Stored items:

- - -

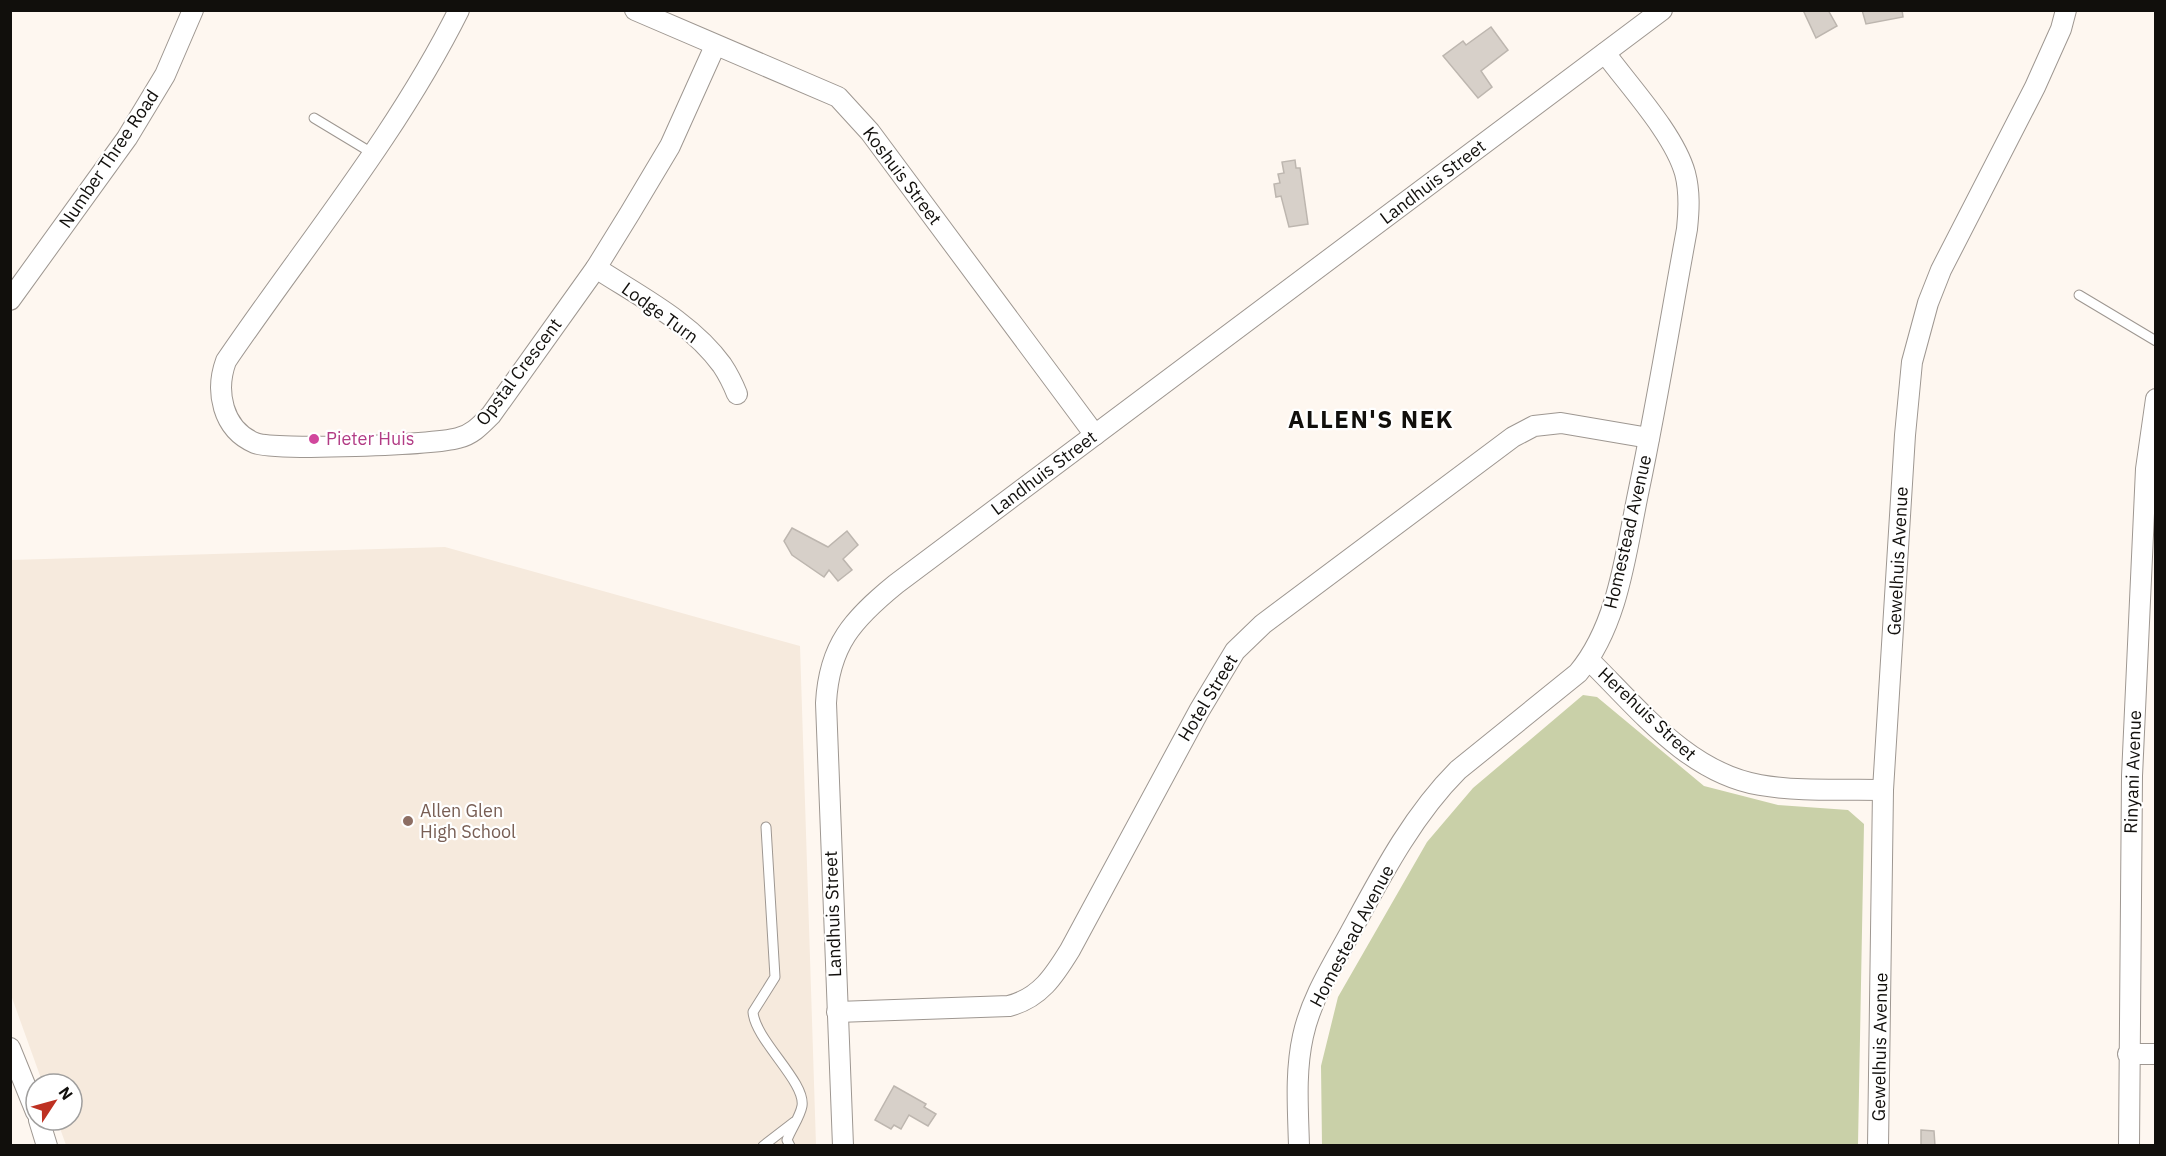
<svg xmlns="http://www.w3.org/2000/svg" width="2166" height="1156" font-family="'IBM Plex Sans',sans-serif">
  <style>
    .built { fill: #f6eadd }
    .green { fill: #c9d0a8 }
    .building { fill: #d7d0c9; stroke: #bdb6af; stroke-width: 1.5 }
    .lines { fill: none; stroke-linecap: round; stroke-linejoin: round }
    .lane-casing { stroke: #9e9791; stroke-width: 11 }
    .street-casing { stroke: #9e9791; stroke-width: 22 }
    .lane { stroke: #fff; stroke-width: 9 }
    .street { stroke: #fff; stroke-width: 20 }
    .hotel-dot { fill: #d1479c; stroke: #fff; stroke-width: 2 }
    .education-dot { fill: #8d6e63; stroke: #fff; stroke-width: 2 }
    .labels { text-anchor: middle; stroke-width: 4.5; stroke-linejoin: round; paint-order: stroke }
    .street-label { font-size: 18px; fill: #110f0c; stroke: #fff }
    .hotel-label { font-size: 18px; fill: #b23c85; stroke: #fff; text-anchor: start }
    .education-label { font-size: 18px; fill: #785e54; stroke: #fff; text-anchor: start }
    .district-label { font-size: 24px; font-weight: bold; letter-spacing: 1.5px; fill: #110f0c; stroke: #fff }
  </style>
  <rect width="100%" height="100%" fill="#fef7f0"/>
  <!-- built -->
  <path class="built" d="M445 547 800 646 816 1145H66L57 1120H72V1084H43L11 995V560Z"/>
  <!-- green -->
  <path class="green" d="M1583 695 1597 697 1704 786 1778 805 1848 810 1864 824 1858 1145H1322L1321 1066 1338 997 1427 842 1473 788Z"/>
  <!-- building -->
  <g class="building">
    <path d="M1803 10H1828L1837 26 1816 38Z"/>
    <path d="M1862 10H1902L1903 17 1866 24Z"/>
    <path d="M1491 27 1508 50 1481 71 1492 87 1478 98 1443 56 1463 41 1466 45Z"/>
    <path d="M1295 160 1296 168H1300L1308 224 1289 227 1281 196 1276 197 1274 184 1280 183 1278 174 1284 173 1282 162Z"/>
    <path d="M792 528 828 547 847 531 858 545 843 559 852 570 838 581 829 570 824 577 792 555 784 541Z"/>
    <path d="M894 1086 926 1104 924 1107 936 1114 928 1126 909 1115 901 1129 894 1125 891 1129 875 1120Z"/>
    <path d="M1921 1130 1934 1131 1935 1146H1921Z"/>
  </g>
  <g class="lines">
    <defs>
      <g id="lane">
        <path d="M314 118 372 153"/>
        <path d="M2079 295 2156 341"/>
        <path d="M766 827 775 977 753 1012C755 1040 806 1082 802 1106 800 1117 791 1129 787 1140L790 1146"/>
        <path d="M763 1146 794 1122"/>
      </g>
      <g id="street">
        <path d="M459 10C396 136 305 245 226 361 215 391 222 429 255 443 275 451 434 445 458 438 472 435 481 425 491 415L596 268 630 213 670 146 715 46"/>
        <path d="M635 10 838 97 870 132 1095 435"/>
        <path d="M596 268C639 296 691 322 722 365 728 374 733 384 737 394"/>
        <path d="M10 300 127 138 165 75 193 10"/>
        <path d="M1589 660C1638 708 1688 773 1760 785 1800 792 1843 789 1883 790"/>
        <path d="M837 1012 1009 1006C1040 998 1054 976 1070 950L1199 711 1235 651 1263 624 1513 437 1534 426 1561 423 1649 438"/>
        <path d="M10 1048 36 1112"/>
        <path d="M2128 1054H2156"/>
        <path d="M39 1120 47 1146"/>
        <path d="M843 1146 826 703C829 645 853 619 896 584L1662 10"/>
        <path d="M1299 1146C1298 1109 1295 1072 1303 1036 1311 999 1332 966 1350 933 1381 876 1412 816 1458 770L1578 673C1619 624 1626 550 1639 489 1657 403 1671 316 1687 229 1689 210 1690 192 1685 173 1674 134 1630 87 1605 53"/>
        <path d="M1878 1146 1883 790 1905 435 1912 362 1928 303 1941 270 2035 87 2061 29 2066 10"/>
        <path d="M2129 1146 2132 776 2146 469 2156 399"/>
      </g>
    </defs>
    <!-- lane casing -->
    <use href="#lane" class="lane-casing"/>
    <!-- street casing -->
    <use href="#street" class="street-casing"/>
    <!-- lane -->
    <use href="#lane" class="lane"/>
    <!-- street -->
    <use href="#street" class="street"/>
  </g>
  <!-- markers -->
  <circle class="hotel-dot" cx="314" cy="439" r="6"/>
  <circle class="education-dot" cx="408" cy="821" r="6"/>
  <g class="labels">
    <!-- street labels -->
    <g class="street-label">
      <text transform="translate(109 159) rotate(-56)" y="6">Number Three Road</text>
      <text transform="translate(902 176) rotate(53)" y="6">Koshuis Street</text>
      <text transform="translate(1433 182) rotate(-37)" y="6">Landhuis Street</text>
      <text transform="translate(660 313) rotate(36)" y="6">Lodge Turn</text>
      <text transform="translate(519 372) rotate(-53)" y="6">Opstal Crescent</text>
      <text transform="translate(1044 473) rotate(-37)" y="6">Landhuis Street</text>
      <text transform="translate(1628 532) rotate(-77)" y="6">Homestead Avenue</text>
      <text transform="translate(1898 561) rotate(-87)" y="6">Gewelhuis Avenue</text>
      <text transform="translate(1208 698) rotate(-59)" y="6">Hotel Street</text>
      <text transform="translate(1647 714) rotate(43)" y="6">Herehuis Street</text>
      <text transform="translate(2133 772) rotate(-88)" y="6">Rinyani Avenue</text>
      <text transform="translate(833 914) rotate(-92)" y="6">Landhuis Street</text>
      <text transform="translate(1352 936) rotate(-62)" y="6">Homestead Avenue</text>
      <text transform="translate(1880 1047) rotate(-89)" y="6">Gewelhuis Avenue</text>
    </g>
    <!-- hotel labels -->
    <g class="hotel-label">
      <text x="326" y="445">Pieter Huis</text>
    </g>
    <!-- education labels -->
    <g class="education-label">
      <text x="420" y="817">Allen Glen<tspan x="420" dy="21">High School</tspan></text>
    </g>
    <!-- district labels -->
    <g class="district-label">
      <text x="1371" y="428">ALLEN'S NEK</text>
    </g>
  </g>
  <!-- border -->
  <rect width="2166" height="1156" fill="none" stroke="#110f0c" stroke-width="24"/>
  <!-- north arrow -->
  <g transform="translate(54 1102) rotate(54)"><circle r="28" fill="#ffffff" stroke="#a09f9e" stroke-width="1.5"/>
  <path d="M0-4.5L10 22L0 15L-10 22Z" fill="#be3122"/>
  <text y="-9" font-size="16" font-weight="bold" text-anchor="middle" fill="#110f0c">N</text>
  </g>
</svg>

- - -

■ Task prompt: Each entry above has to be set down again verbatim, except for its pictures.

■ Solution:
<svg xmlns="http://www.w3.org/2000/svg" width="2166" height="1156" font-family="'IBM Plex Sans',sans-serif">
  <style>
    .built { fill: #f6eadd }
    .green { fill: #c9d0a8 }
    .building { fill: #d7d0c9; stroke: #bdb6af; stroke-width: 1.5 }
    .lines { fill: none; stroke-linecap: round; stroke-linejoin: round }
    .lane-casing { stroke: #9e9791; stroke-width: 11 }
    .street-casing { stroke: #9e9791; stroke-width: 22 }
    .lane { stroke: #fff; stroke-width: 9 }
    .street { stroke: #fff; stroke-width: 20 }
    .hotel-dot { fill: #d1479c; stroke: #fff; stroke-width: 2 }
    .education-dot { fill: #8d6e63; stroke: #fff; stroke-width: 2 }
    .labels { text-anchor: middle; stroke-width: 4.5; stroke-linejoin: round; paint-order: stroke }
    .street-label { font-size: 18px; fill: #110f0c; stroke: #fff }
    .hotel-label { font-size: 18px; fill: #b23c85; stroke: #fff; text-anchor: start }
    .education-label { font-size: 18px; fill: #785e54; stroke: #fff; text-anchor: start }
    .district-label { font-size: 24px; font-weight: bold; letter-spacing: 1.5px; fill: #110f0c; stroke: #fff }
  </style>
  <rect width="100%" height="100%" fill="#fef7f0"/>
  <!-- built -->
  <path class="built" d="M445 547 800 646 816 1145H66L57 1120H72V1084H43L11 995V560Z"/>
  <!-- green -->
  <path class="green" d="M1583 695 1597 697 1704 786 1778 805 1848 810 1864 824 1858 1145H1322L1321 1066 1338 997 1427 842 1473 788Z"/>
  <!-- building -->
  <g class="building">
    <path d="M1803 10H1828L1837 26 1816 38Z"/>
    <path d="M1862 10H1902L1903 17 1866 24Z"/>
    <path d="M1491 27 1508 50 1481 71 1492 87 1478 98 1443 56 1463 41 1466 45Z"/>
    <path d="M1295 160 1296 168H1300L1308 224 1289 227 1281 196 1276 197 1274 184 1280 183 1278 174 1284 173 1282 162Z"/>
    <path d="M792 528 828 547 847 531 858 545 843 559 852 570 838 581 829 570 824 577 792 555 784 541Z"/>
    <path d="M894 1086 926 1104 924 1107 936 1114 928 1126 909 1115 901 1129 894 1125 891 1129 875 1120Z"/>
    <path d="M1921 1130 1934 1131 1935 1146H1921Z"/>
  </g>
  <g class="lines">
    <defs>
      <g id="lane">
        <path d="M314 118 372 153"/>
        <path d="M2079 295 2156 341"/>
        <path d="M766 827 775 977 753 1012C755 1040 806 1082 802 1106 800 1117 791 1129 787 1140L790 1146"/>
        <path d="M763 1146 794 1122"/>
      </g>
      <g id="street">
        <path d="M459 10C396 136 305 245 226 361 215 391 222 429 255 443 275 451 434 445 458 438 472 435 481 425 491 415L596 268 630 213 670 146 715 46"/>
        <path d="M635 10 838 97 870 132 1095 435"/>
        <path d="M596 268C639 296 691 322 722 365 728 374 733 384 737 394"/>
        <path d="M10 300 127 138 165 75 193 10"/>
        <path d="M1589 660C1638 708 1688 773 1760 785 1800 792 1843 789 1883 790"/>
        <path d="M837 1012 1009 1006C1040 998 1054 976 1070 950L1199 711 1235 651 1263 624 1513 437 1534 426 1561 423 1649 438"/>
        <path d="M10 1048 36 1112"/>
        <path d="M2128 1054H2156"/>
        <path d="M39 1120 47 1146"/>
        <path d="M843 1146 826 703C829 645 853 619 896 584L1662 10"/>
        <path d="M1299 1146C1298 1109 1295 1072 1303 1036 1311 999 1332 966 1350 933 1381 876 1412 816 1458 770L1578 673C1619 624 1626 550 1639 489 1657 403 1671 316 1687 229 1689 210 1690 192 1685 173 1674 134 1630 87 1605 53"/>
        <path d="M1878 1146 1883 790 1905 435 1912 362 1928 303 1941 270 2035 87 2061 29 2066 10"/>
        <path d="M2129 1146 2132 776 2146 469 2156 399"/>
      </g>
    </defs>
    <!-- lane casing -->
    <use href="#lane" class="lane-casing"/>
    <!-- street casing -->
    <use href="#street" class="street-casing"/>
    <!-- lane -->
    <use href="#lane" class="lane"/>
    <!-- street -->
    <use href="#street" class="street"/>
  </g>
  <!-- markers -->
  <circle class="hotel-dot" cx="314" cy="439" r="6"/>
  <circle class="education-dot" cx="408" cy="821" r="6"/>
  <g class="labels">
    <!-- street labels -->
    <g class="street-label">
      <text transform="translate(109 159) rotate(-56)" y="6">Number Three Road</text>
      <text transform="translate(902 176) rotate(53)" y="6">Koshuis Street</text>
      <text transform="translate(1433 182) rotate(-37)" y="6">Landhuis Street</text>
      <text transform="translate(660 313) rotate(36)" y="6">Lodge Turn</text>
      <text transform="translate(519 372) rotate(-53)" y="6">Opstal Crescent</text>
      <text transform="translate(1044 473) rotate(-37)" y="6">Landhuis Street</text>
      <text transform="translate(1628 532) rotate(-77)" y="6">Homestead Avenue</text>
      <text transform="translate(1898 561) rotate(-87)" y="6">Gewelhuis Avenue</text>
      <text transform="translate(1208 698) rotate(-59)" y="6">Hotel Street</text>
      <text transform="translate(1647 714) rotate(43)" y="6">Herehuis Street</text>
      <text transform="translate(2133 772) rotate(-88)" y="6">Rinyani Avenue</text>
      <text transform="translate(833 914) rotate(-92)" y="6">Landhuis Street</text>
      <text transform="translate(1352 936) rotate(-62)" y="6">Homestead Avenue</text>
      <text transform="translate(1880 1047) rotate(-89)" y="6">Gewelhuis Avenue</text>
    </g>
    <!-- hotel labels -->
    <g class="hotel-label">
      <text x="326" y="445">Pieter Huis</text>
    </g>
    <!-- education labels -->
    <g class="education-label">
      <text x="420" y="817">Allen Glen<tspan x="420" dy="21">High School</tspan></text>
    </g>
    <!-- district labels -->
    <g class="district-label">
      <text x="1371" y="428">ALLEN'S NEK</text>
    </g>
  </g>
  <!-- border -->
  <rect width="2166" height="1156" fill="none" stroke="#110f0c" stroke-width="24"/>
  <!-- north arrow -->
  <g transform="translate(54 1102) rotate(54)"><circle r="28" fill="#ffffff" stroke="#a09f9e" stroke-width="1.5"/>
  <path d="M0-4.5L10 22L0 15L-10 22Z" fill="#be3122"/>
  <text y="-9" font-size="16" font-weight="bold" text-anchor="middle" fill="#110f0c">N</text>
  </g>
</svg>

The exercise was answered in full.